→ Data section

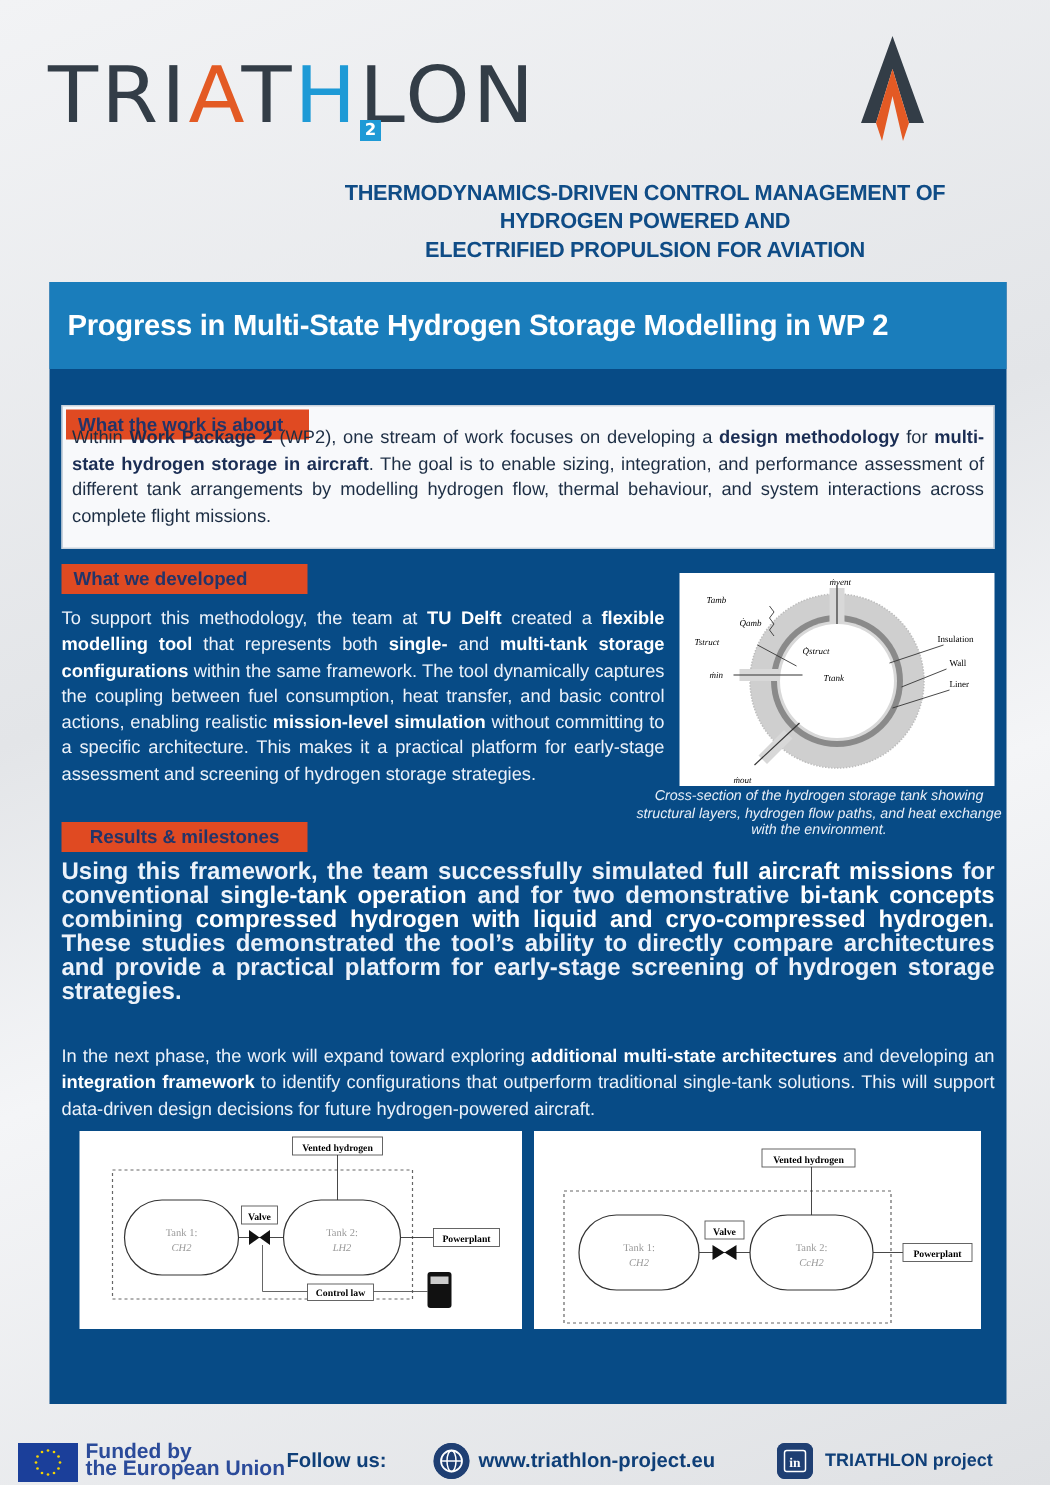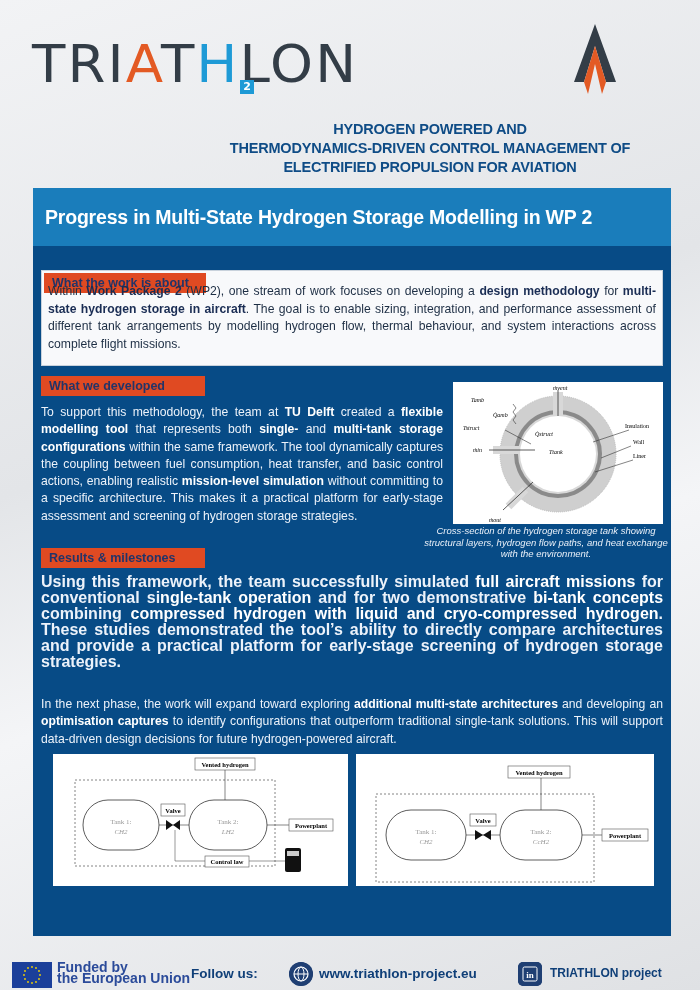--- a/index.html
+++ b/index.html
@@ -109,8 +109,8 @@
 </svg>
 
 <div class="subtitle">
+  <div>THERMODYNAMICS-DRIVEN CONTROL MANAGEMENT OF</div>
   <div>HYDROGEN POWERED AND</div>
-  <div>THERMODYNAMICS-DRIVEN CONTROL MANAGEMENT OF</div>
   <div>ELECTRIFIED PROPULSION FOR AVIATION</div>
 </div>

→ Task prompt
Please copy every line of the records above in which "MANAGEMENT" appears.

→ Answer to this exercise
+  <div>THERMODYNAMICS-DRIVEN CONTROL MANAGEMENT OF</div>
-  <div>THERMODYNAMICS-DRIVEN CONTROL MANAGEMENT OF</div>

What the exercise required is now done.